Que l’on transmette l’art et le savoir aux générations à venir est la dernière des préoccupations des nouveaux décideurs de la Tunisie ! Le projet de loi sur la démolition des bâtiments (5-2018), dont quelques articles votés par la Commission de l’énergie, de l’Industrie, l’environnement et de l’infrastructure où plus de la moitié des membres récalcitrants à son vote étaient absents et en présence d’une délégation apparemment «persistante» du ministère de l’Equipement, sera très bientôt soumis à l’approbation de l’ARP en plénière. Les présents ont estimé très secondaire l’importance historique des bâtiments dès l’instant où il y a risque d’effondrement.
La réhabilitation et la rénovation sont des termes inconnus par les membres de la Commission qui est revenue à la charge malgré la résistance et la lutte acharnée de l’Association de sauvegarde de la Médina.
Zoubeïr Mouhli, président de l’ASM de Tunis, dénonce ce «carnage» de notre patrimoine dans une interview publiée récemment sur le magasine Jeune Afrique. «Cette loi considère les édifices du patrimoine comme des bâtiments ordinaires sans intérêt et recourt facilement à la démolition tout en déléguant aux municipalités la résolution des problèmes dont le relogement et le foncier… La vraie question est comment a été fait le recensement des 5.000 édifices, par qui et selon quels critères ? Nul ne le sait. Les institutions concernées n’ont pas été consultées. Le projet écarte les architectes et prévoit de confier les tâches à des ingénieurs ou des bureaux d’études».
Et c’est peut-être là où le bât blesse ! Quels seront les critères de choix de ces bureaux ? Sont-ils réellement qualifiés pour juger de la préciosité d’un édifice historique ? Notre héritage architectural risquerait, selon M. Mouhli, de tomber entre les mains des spéculateurs et des lobbies de l’immobilier, très forts du reste.
Zoubeïr Mouhli déplore que l’Etat s’arroge le droit de décider du sort d’un patrimoine classé par l’UNESCO… en infraction avec justement le code du Patrimoine. Ce qui n’est pas mentionné par la Commission qui estime que les articles de loi adoptés à ce jour sont en conformité avec le code.

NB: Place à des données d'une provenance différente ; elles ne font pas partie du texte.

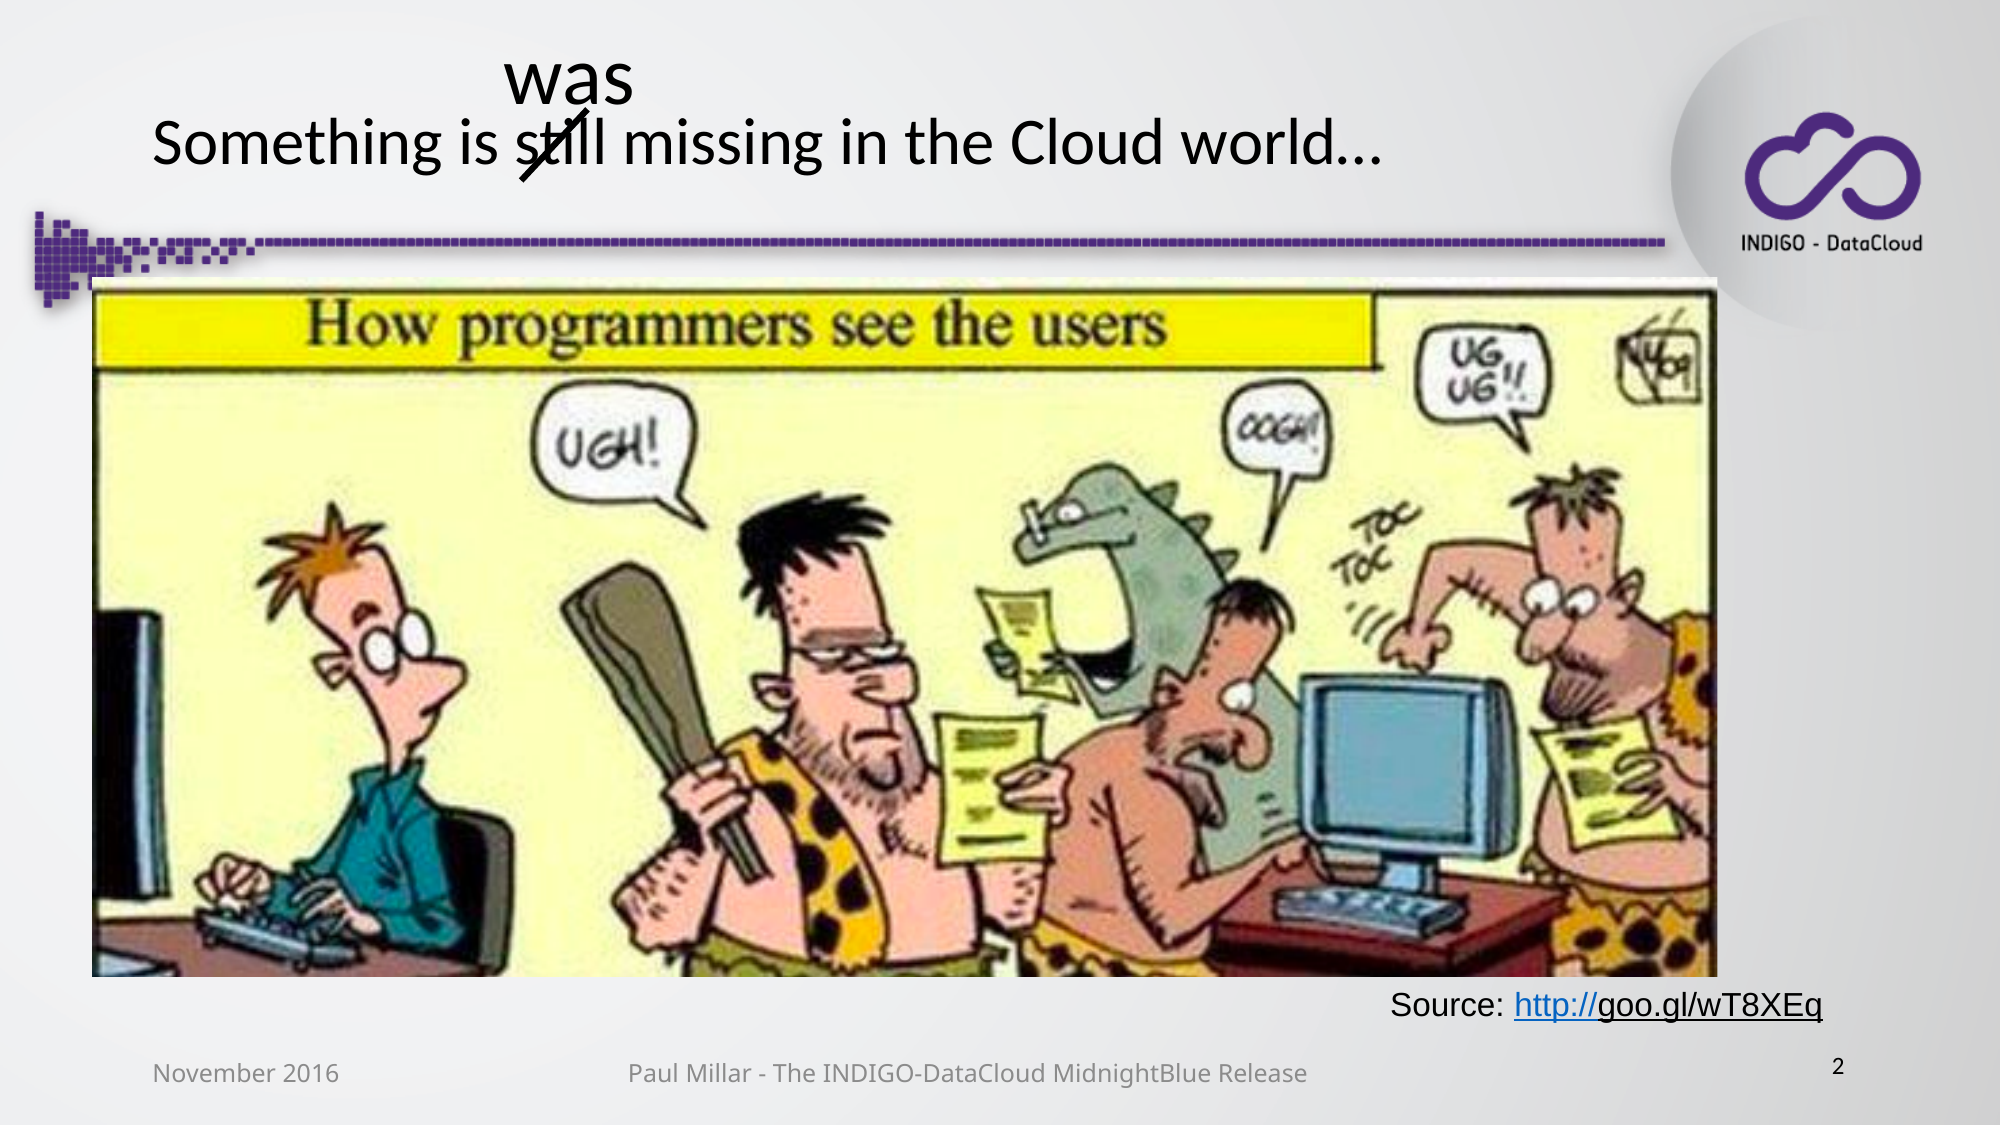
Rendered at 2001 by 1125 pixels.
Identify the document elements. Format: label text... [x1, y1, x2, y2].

text_box Source: http://goo.gl/wT8XEq [1375, 976, 1848, 1031]
slide_number November 2016 [137, 1042, 588, 1103]
footer Paul Millar - The INDIGO-DataCloud MidnightBlue Release [590, 1042, 1347, 1103]
text_box was [489, 13, 650, 129]
picture [0, 0, 2000, 1125]
slide_number <number> [1817, 1042, 1883, 1103]
title Something is still missing in the Cloud world… [137, 33, 1863, 252]
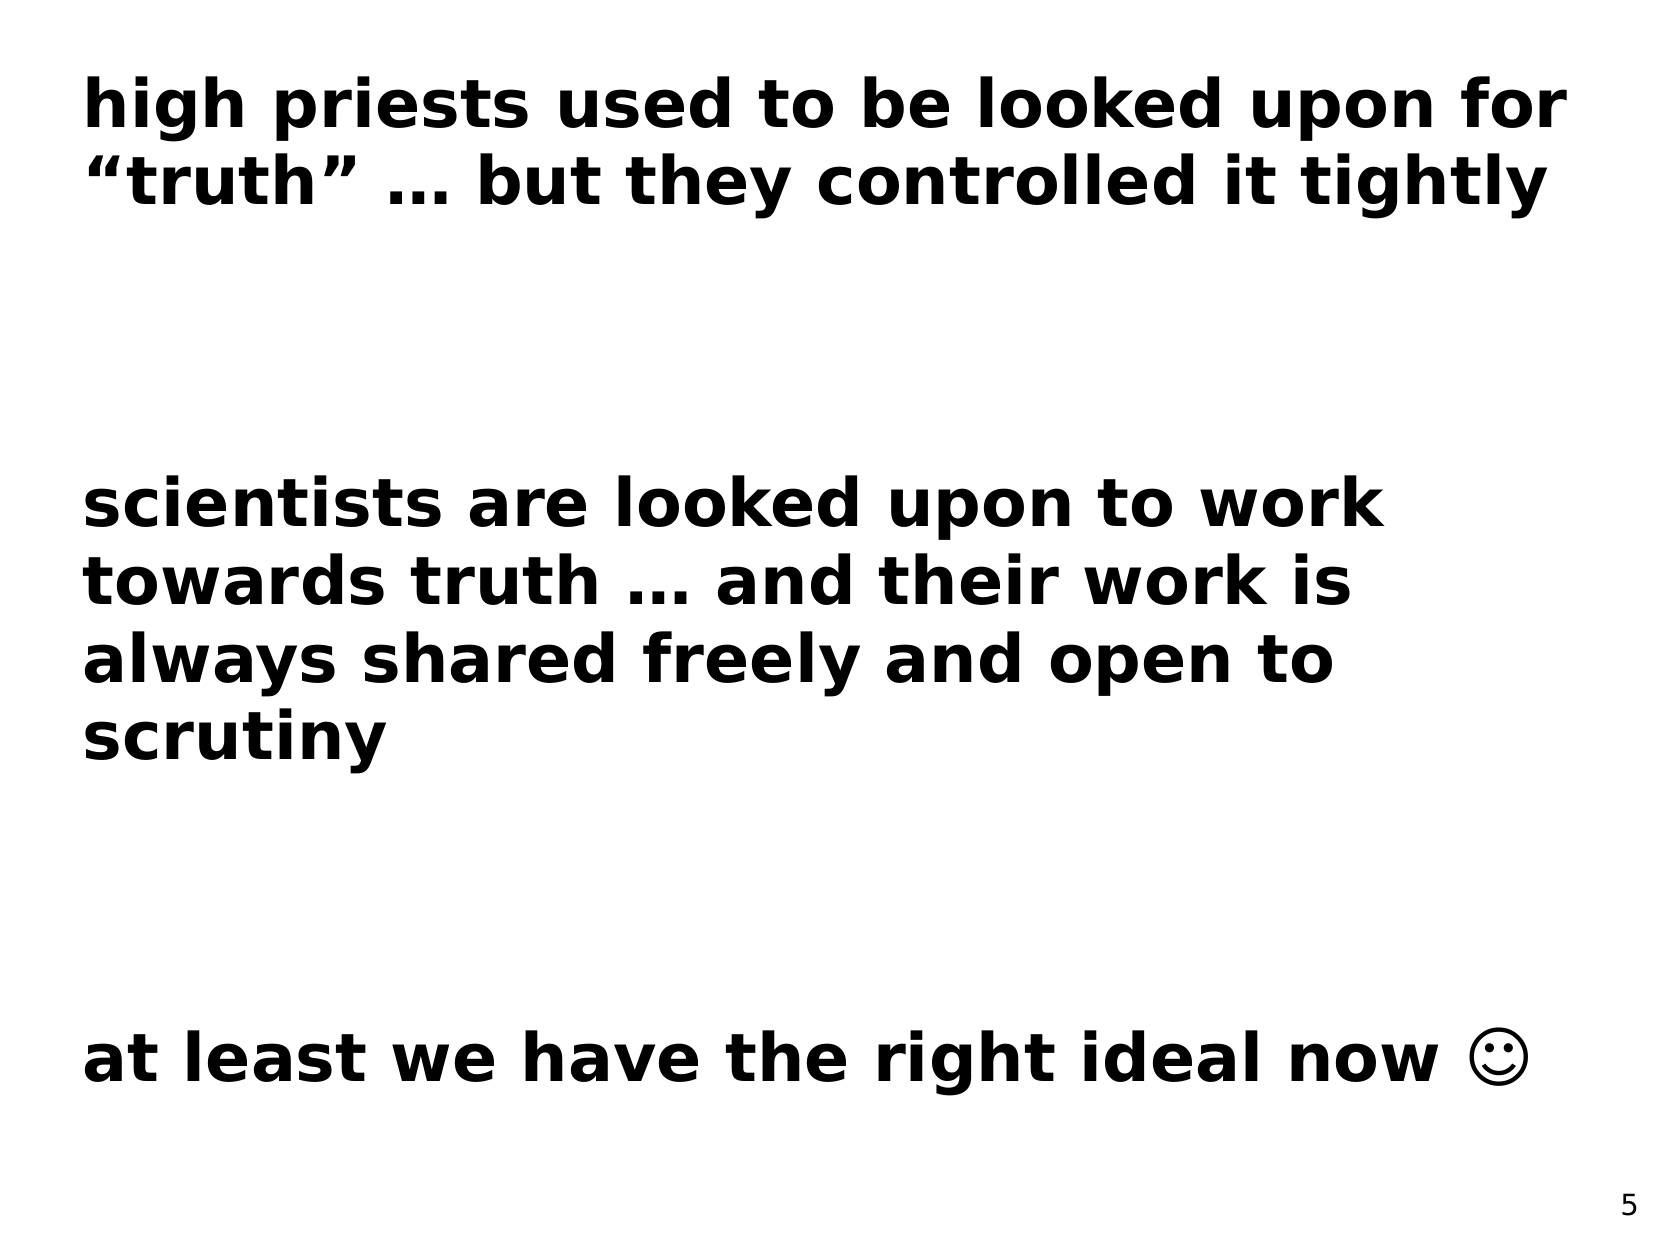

La meilleure chute pour cet article à propos du déclenchement du massacre à la tronçonneuses de nos bâtiments historiques, c’est le commentaire de Aziza Dargouth, sociologue et consultante auprès de nombre d’organismes internationaux : «Les dérives de cette décentralisation au niveau des communes. Quand les plans d’aménagement urbains sont confiés aux spéculateurs et ingénieurs. Notre patrimoine est entre des mains incultes».